YOUR TASK
Search the data below for the string "begin" and copy all lines where it shows up.

::::::::

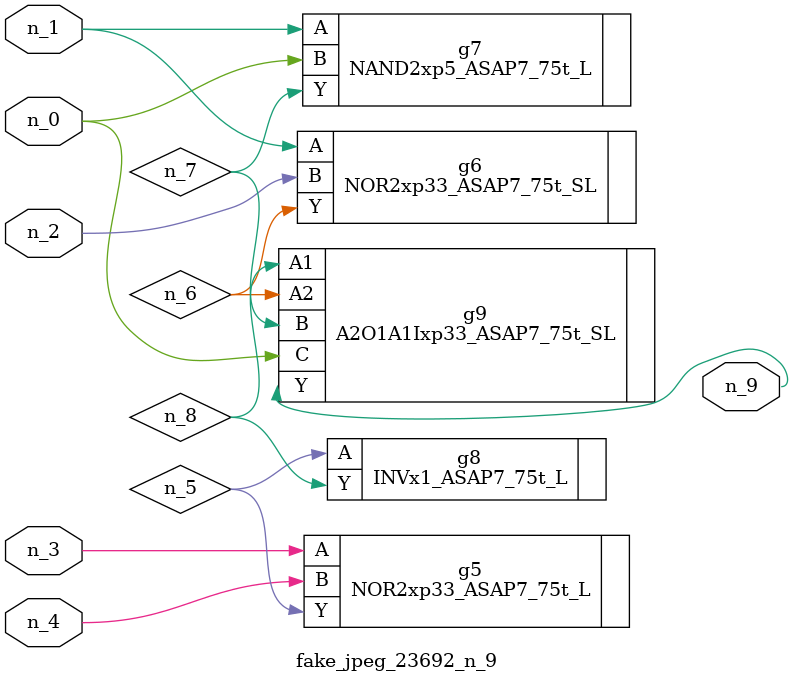
<source format=v>
module fake_jpeg_23692_n_9 (n_3, n_2, n_1, n_0, n_4, n_9);

input n_3;
input n_2;
input n_1;
input n_0;
input n_4;

output n_9;

wire n_8;
wire n_6;
wire n_5;
wire n_7;

NOR2xp33_ASAP7_75t_L g5 ( 
.A(n_3),
.B(n_4),
.Y(n_5)
);

NOR2xp33_ASAP7_75t_SL g6 ( 
.A(n_1),
.B(n_2),
.Y(n_6)
);

NAND2xp5_ASAP7_75t_L g7 ( 
.A(n_1),
.B(n_0),
.Y(n_7)
);

INVx1_ASAP7_75t_L g8 ( 
.A(n_5),
.Y(n_8)
);

A2O1A1Ixp33_ASAP7_75t_SL g9 ( 
.A1(n_8),
.A2(n_6),
.B(n_7),
.C(n_0),
.Y(n_9)
);


endmodule
</source>
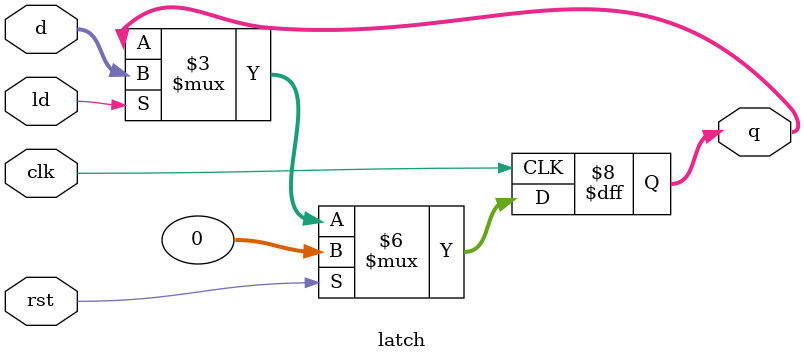
<source format=v>
`timescale 1ns / 1ps

module latch(clk, rst, ld, d, q);
  parameter WIDTH = 32;

  input clk, rst, ld;
  input [WIDTH-1:0] d;
  output reg [WIDTH-1:0] q;

initial begin
  q <= 0;
end

always @(posedge clk) begin
  if (rst)
    q <= 0;
  else if (ld)
    q <= d;
end
endmodule
</source>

::::::::

TASK RESULT
initial begin
always @(posedge clk) begin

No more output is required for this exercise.